Merkel blamed for Cyprus bailout 'disaster'
German Chancellor Angela Merkel on Wednesday said the eurozone had a "duty" to work with Cyprus to resolve the island's banking crisis, as the German opposition blamed her for the "disastrous" rejection of the EU's bailout package.
"Cyprus is our partner in the euro area and that is why it is our duty to find a solution together," Merkel told reporters after talks with German lawmakers.
"I regret the vote of the Cypriot parliament yesterday but of course we respect this vote.

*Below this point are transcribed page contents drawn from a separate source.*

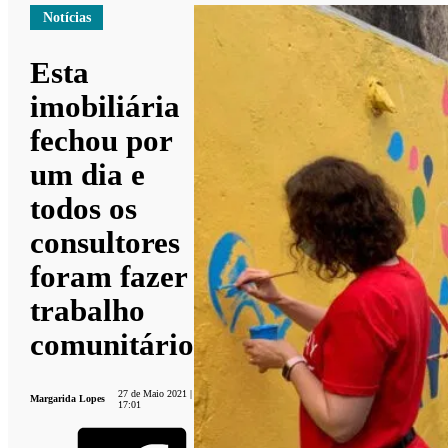
Notícias
Esta
imobiliária
fechou por
um dia e
todos os
consultores
foram fazer
trabalho
comunitário
27 de Maio 2021 |
Margarida Lopes
17:01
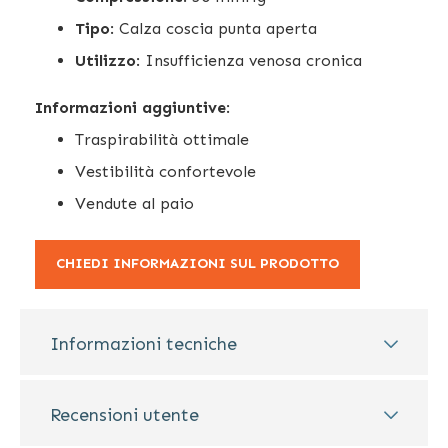
Tipo
: Calza coscia punta aperta
Utilizzo
: Insufficienza venosa cronica
Informazioni aggiuntive
:
Traspirabilità ottimale
Vestibilità confortevole
Vendute al paio
CHIEDI INFORMAZIONI SUL PRODOTTO
Informazioni tecniche
Recensioni utente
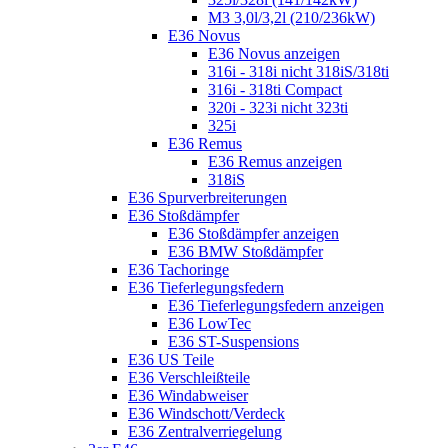
M3 3,0l/3,2l (210/236kW)
E36 Novus
E36 Novus anzeigen
316i - 318i nicht 318iS/318ti
316i - 318ti Compact
320i - 323i nicht 323ti
325i
E36 Remus
E36 Remus anzeigen
318iS
E36 Spurverbreiterungen
E36 Stoßdämpfer
E36 Stoßdämpfer anzeigen
E36 BMW Stoßdämpfer
E36 Tachoringe
E36 Tieferlegungsfedern
E36 Tieferlegungsfedern anzeigen
E36 LowTec
E36 ST-Suspensions
E36 US Teile
E36 Verschleißteile
E36 Windabweiser
E36 Windschott/Verdeck
E36 Zentralverriegelung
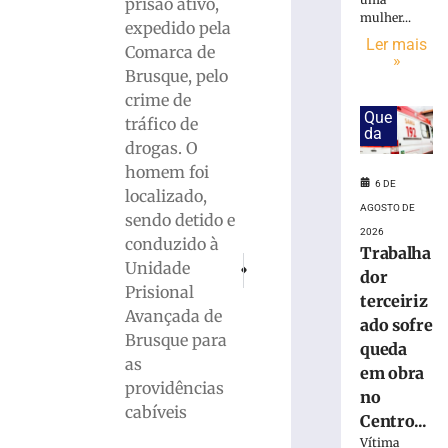
em
prisão ativo,
mulher...
obra
expedido pela
no
Ler mais
Comarca de
»
Centro
Brusque, pelo
Administrativ
crime de
da
Que
tráfico de
Havan
da
em
drogas. O
Brusque
homem foi
6 DE
6
localizado,
de
AGOSTO DE
sendo detido e
agosto
2026
de
conduzido à
Trabalha
2026
PRÓXIMO
ANTERIOR
Unidade
Ler
dor
Em reunião na Celesc, ACIBr discute melho
Mulher é presa por tráfico de dr
Prisional
mais
terceiriz
Avançada de
»
ado sofre
Brusque para
queda
as
em obra
Funcionária
providências
no
morre
cabíveis
Centro...
após
ônibus
Vítima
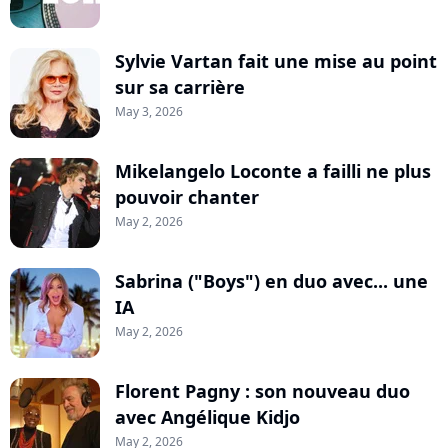
Sylvie Vartan fait une mise au point
sur sa carrière
May 3, 2026
Mikelangelo Loconte a failli ne plus
pouvoir chanter
May 2, 2026
Sabrina ("Boys") en duo avec... une
IA
May 2, 2026
Florent Pagny : son nouveau duo
avec Angélique Kidjo
May 2, 2026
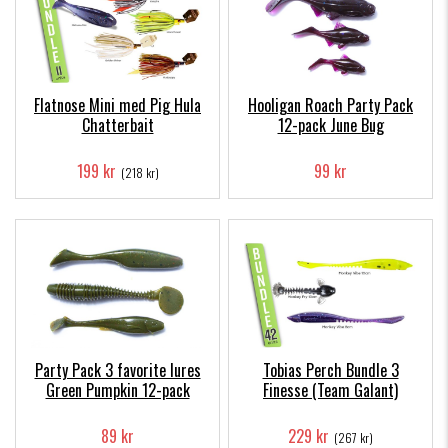
Flatnose Mini med Pig Hula
Hooligan Roach Party Pack
Chatterbait
12-pack June Bug
199 kr
99 kr
(218 kr)
Party Pack 3 favorite lures
Tobias Perch Bundle 3
Green Pumpkin 12-pack
Finesse (Team Galant)
89 kr
229 kr
(267 kr)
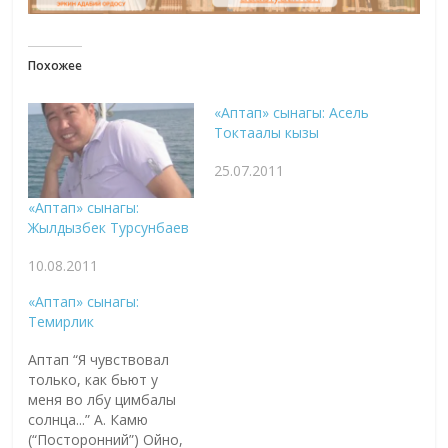
Похожее
«Аптап» сынагы: Асель
Токтаалы кызы
25.07.2011
«Аптап» сынагы:
Жылдызбек Турсунбаев
10.08.2011
«Аптап» сынагы:
Темирлик
Аптап “Я чувствовал
только, как бьют у
меня во лбу цимбалы
солнца...” А. Камю
(“Посторонний”) Ойно,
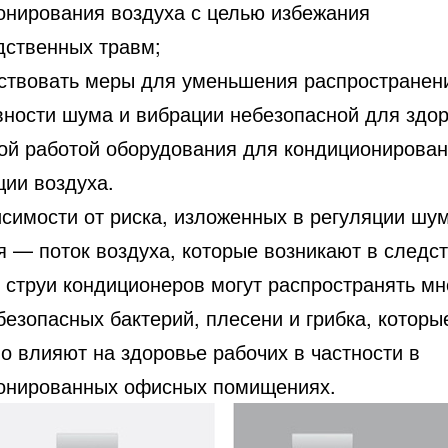
онирования воздуха с целью избежания
дственных травм;
йствовать меры для уменьшения распространен
вности шума и вибрации небезопасной для здор
ой работой оборудования для кондиционирован
ции воздуха.
исимости от риска, изложенных в регуляции шу
я — поток воздуха, которые возникают в следс
о струи кондиционеров могут распространять мн
езопасных бактерий, плесени и грибка, которы
о влияют на здоровье рабочих в частности в
онированных офисных помищениях.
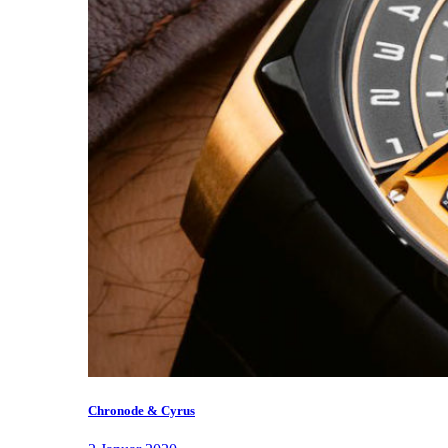
Chronode & Cyrus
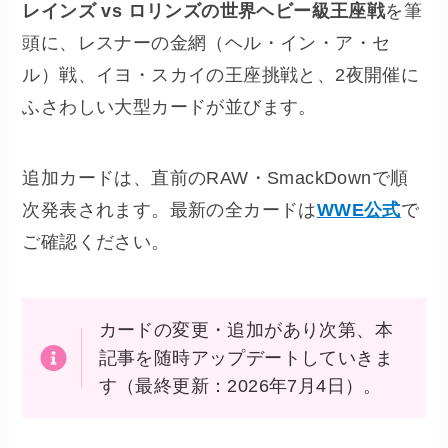
レインズ vs ロリンズの世界ヘビー級王座戦
を筆
頭に、レスナーの金網（ヘル・イン・ア・セ
ル）戦、イヨ・スカイの王座挑戦と、2夜開催に
ふさわしい大型カードが並びます。
追加カードは、直前のRAW・SmackDownで順
次発表されます。最新の全カードは
WWE公式
で
ご確認ください。
カードの変更・追加があり次第、本
記事を随時アップデートしていきま
す（最終更新：2026年7月4日）。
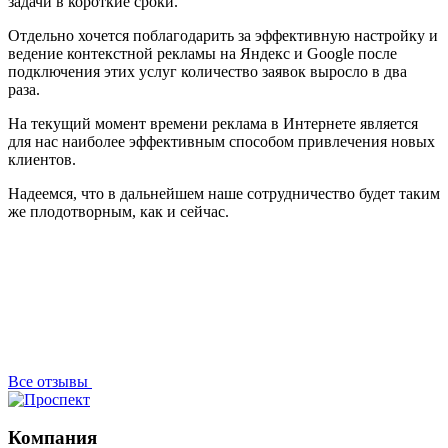
задачи в короткие сроки.
Отдельно хочется поблагодарить за эффективную настройку и
ведение контекстной рекламы на Яндекс и Google после
подключения этих услуг количество заявок выросло в два
раза.
На текущий момент времени реклама в Интернете является
для нас наиболее эффективным способом привлечения новых
клиентов.
Надеемся, что в дальнейшем наше сотрудничество будет таким
же плодотворным, как и сейчас.
Все отзывы
Компания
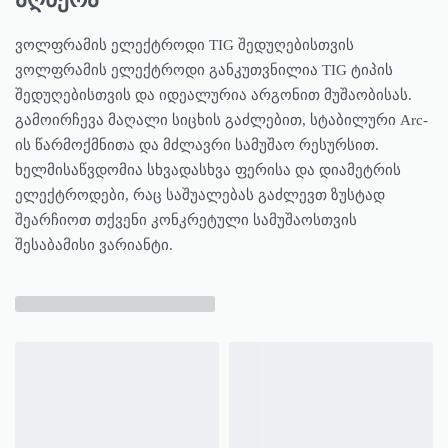
ვოლფრამის ელექტროდი TIG შედუღებისთვის
ვოლფრამის ელექტროდი განკუთვნილია TIG ტიპის
შედუღებისთვის და იდეალურია არგონით მუშაობისას.
გამოირჩევა მაღალი სიცხის გაძლებით, სტაბილური Arc-
ის წარმოქმნითა და მძლავრი სამუშაო რესურსით.
ხელმისაწვდომია სხვადასხვა ფერისა და დიამეტრის
ელექტროდები, რაც საშუალებას გაძლევთ ზუსტად
შეარჩიოთ თქვენი კონკრეტული სამუშაოსთვის
შესაბამისი ვარიანტი.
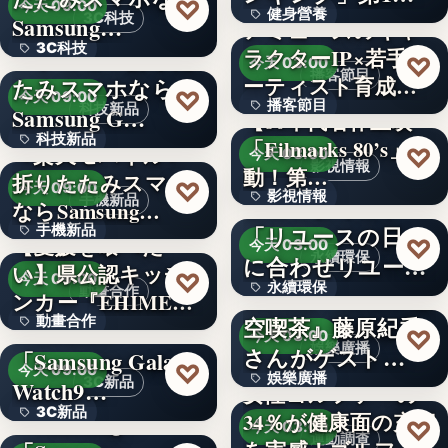
♡
今天 09:00
健身營養
獲得(…
3C科技
Samsung…
アミューズのキャ
3C科技
＜ドコモ＞折りた
ラクターIP×若手ア
文字
♡
今天 03:00
播客節目
ーティスト育成コ
たみスマホなら
文字
♡
今天 09:00
播客節目
ンテ…
科技新品
Samsung G…
【80年代名作上映
科技新品
「Filmarks 80’s」始
36年
＜楽天モバイル＞
♡
今天 03:00
影視情報
動！第…
折りたたみスマホ
文字
♡
今天 09:00
影視情報
エコスタイル、
手機新品
ならSamsung…
「リユースの日」
手機新品
40
【愛媛を喰べた
♡
今天 03:00
永續環保
に合わせリユース
い】県公認キッチ
4.1
♡
今天 09:00
永續環保
文化の普及…
interfm『Runeの星
動畫合作
ンカー『EHIMEみ
空喫茶』藤原紀香
動畫合作
きゃん…
＜OPEN＞
文字
♡
今天 03:00
娛樂廣播
さんがゲスト…
「Samsung Galaxy
108
♡
今天 09:00
娛樂廣播
3C新品
Watch9…
女性ゴルファーの
3C新品
＜Samsung＞
34％が健康面の充実
文字
♡
今天 03:00
運動調查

Now we are waiting to see what proposals Cyprus makes to the troika," she added, referring to the group of international creditors.
On Tuesday Cypriot MPs unanimously rejected the terms of an EU bailout, decrying as "blackmail" the deal, which offered the debt-laden island €10 billion on the condition a controversial levy be put on large savings in Cypriot bank accounts.
The levy would have taken up to 10 percent from larger accounts, many of which are held by wealthy Russians and other foreigners, while sparing small savers with less than €20,000.
Merkel said that while the banking sector should stump up part of Cyprus's
share of the bailout, she noted that eurozone finance ministers do not support
drawing a contribution from depositors with less than €100,000 in their accounts.
Although she and other EU leaders have since distanced themselves from the controversial proposal, Germany's political opposition slammed Merkel's handling of the crisis.
"Even if [Chancellor] Angela Merkel doesn't want to know any more: the Cyprus disaster bears her signature," Sigmar Gabriel, leader of the main opposition Social Democrats (SPD) told Der Spiegel magazine on Wednesday.
"[Chancellor] Angela Merkel shares responsibility for [the result] that in Cyprus small time savers are expected to foot the bill - but the banks get away scot-free," Gabriel told the magazine.
Furious Cypriots demonstrated against the compulsory levy on offer by the Troika - the European Union, the European Central Bank and the International Monetary Fund, with many islander politicians also placing the blame squarely on German shoulders.
It was the first time in the eurozone debt crisis that national politicians had rejected the terms offered by the Troika on a badly needed bailout package.
In the words of one Cypriot Green Party MP during the parliamentary debate on Tuesday, the banking sector needed down-scaling, "but not with a pistol against its chest" and "not on the basis of a deal which destroys Cyprus's economy and makes us into slaves."
Amid the chaos, Cyprus was forced on Monday to close banks until at least Thursday after large queues formed at ATMs on the island.
As the island struggled to regain its composure on Wednesday, German Finance Minister Wolfgang Schäuble said he regretted the Cypriot parliament's rejection of the bailout offer and warned against "irrational, irresponsible solutions" to its debt crisis.
"We acknowledge and regret the decision. For a rescue plan to exist we need a credible way to know how Cyprus will regain access to financial markets," said Schäuble in a television interview. "For now the debt is too high ... it must be reduced."
"The situation is serious but this must not lead us to take decisions that make no sense," he told public ZDF television, without elaborating.
Schäuble's comment came as the Cypriot Finance Minister Michalis Sarris met with Russian counterpart Anton Siluanov in Moscow, where the EU bailout offer has also been greeted with widespread anger.
Russian investors with vast amounts of cash in the island's banks would stand to lose billions of euros from the introduction of the levy on larger accounts.